■ **What is required**:
According to the page on RED-S for coaches and teachers, which organization described Relative Energy Deficiency in Sport in 2014?

Coaches / Teachers

Implications of RED-S for coaches and teachers

Information for coaches/teachers on RED-S

RED-S is a clinical model, which describes the potential detrimental health and performance consequences of low energy availability on health and athletic performance, applicable to male and female athletes/dancers of all ages and level of exercisers from recreational to elite and professional. Coaches and teachers are ideally placed to evaluate their athletes/dancers and identify those at potential risk of RED-S

Evolution of female athlete triad to RED-S

In 2014 the International Olympic Committee described Relative Energy Deficiency in Sport (RED-S), published in the British Journal of Sports and Exercise Medicine. Prior to the description of RED-S, the effects of low energy availability had been well researched in female exercisers. The female athlete triad comprises of low energy availability, resulting in menstrual disruption and ultimately impaired bone health. This triad is now recognised not to be a rigid structure, rather a clinical spectrum in each component, to reflect varying degrees and time scales of energy availability, menstrual function and bone health. So energy availability can range from adequate, with healthy eating patterns matched to requirement, through to low energy availability due to disordered eating and severe energy deficit with an eating disorder involving a psychological aspect. Menstrual functional can vary from regular menstruation, to lack of periods (amenorrhoea) and bone health from normal for age, through to weak bones (osteoporosis). Further evolution of this female athlete triad model, to reflect the growing evidence that the consequences of low energy availability are not limited to the menstrual function and bone health of female athletes, resulted in description of RED-S clinical model. RED-S includes males and a broader range of potential adverse health and performance effects of low energy availability.
img

Low energy availability in male and female athletes

Key to optimising health and performance is integrated periodisation of training, nutrition and recovery. Low energy availability arises when nutritional intake is insufficient to meet the energy demands of exercise training and fundamental physiological function.
  • Unintentional low energy availability can arise with an increase in training load that is not matched with an appropriately timed increased of nutritional intake. Or underestimation of energy expenditure from exercise outside of training schedule, for example active transport to/from training sessions, study or work.
  • Intentional low energy availability is more prevalent in sport or dance where low body weight confers a performance or aesthetic advantage.

Integrated Periodisation of Training, Nutrition and Recovery (BJSM 2018)

Input from coaches/teachers

Unravelling the causes of under performance in an athlete or dancer is challenging. Coaches and teachers are ideally placed and trained to review the situation.

Low energy availability arises due to non-integrated periodisation of training load, nutrition and recovery. In cases of intentional low energy availability a possible cause is that athletes/dancers may misinterpret corrections to be directed at physical attributes, rather than technique. Where there is an element of subjective selection in athletes, if this this is favoured towards the thinnest candidates, this could also be misinterpreted as endorsement of this physique, rather than on ability. Even where body weight is steady, low energy availability may be present due to high training loads and/or endocrine and metabolic adaptations have occurred to prevent weight loss. So a steady body weight does not rule out low energy availability. There are many examples, including road cycling, long distance running, triathlon, ski-jumping, rhythmic gymnastics, aquatic sports and ballet, where there is a high incidence of RED-S, to mention just a few disciplines (see IOC consensus statements on RED-S)

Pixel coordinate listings
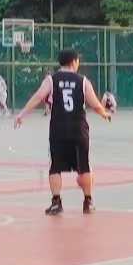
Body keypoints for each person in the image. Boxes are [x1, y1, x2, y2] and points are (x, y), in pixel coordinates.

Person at [16, 49, 112, 214]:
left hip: (58, 130)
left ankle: (56, 202)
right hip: (79, 129)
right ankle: (88, 202)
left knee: (55, 167)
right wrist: (105, 114)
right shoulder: (83, 81)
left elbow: (38, 97)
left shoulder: (51, 80)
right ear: (74, 62)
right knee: (84, 167)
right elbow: (95, 104)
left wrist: (22, 114)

■ **Response**:
The International Olympic Committee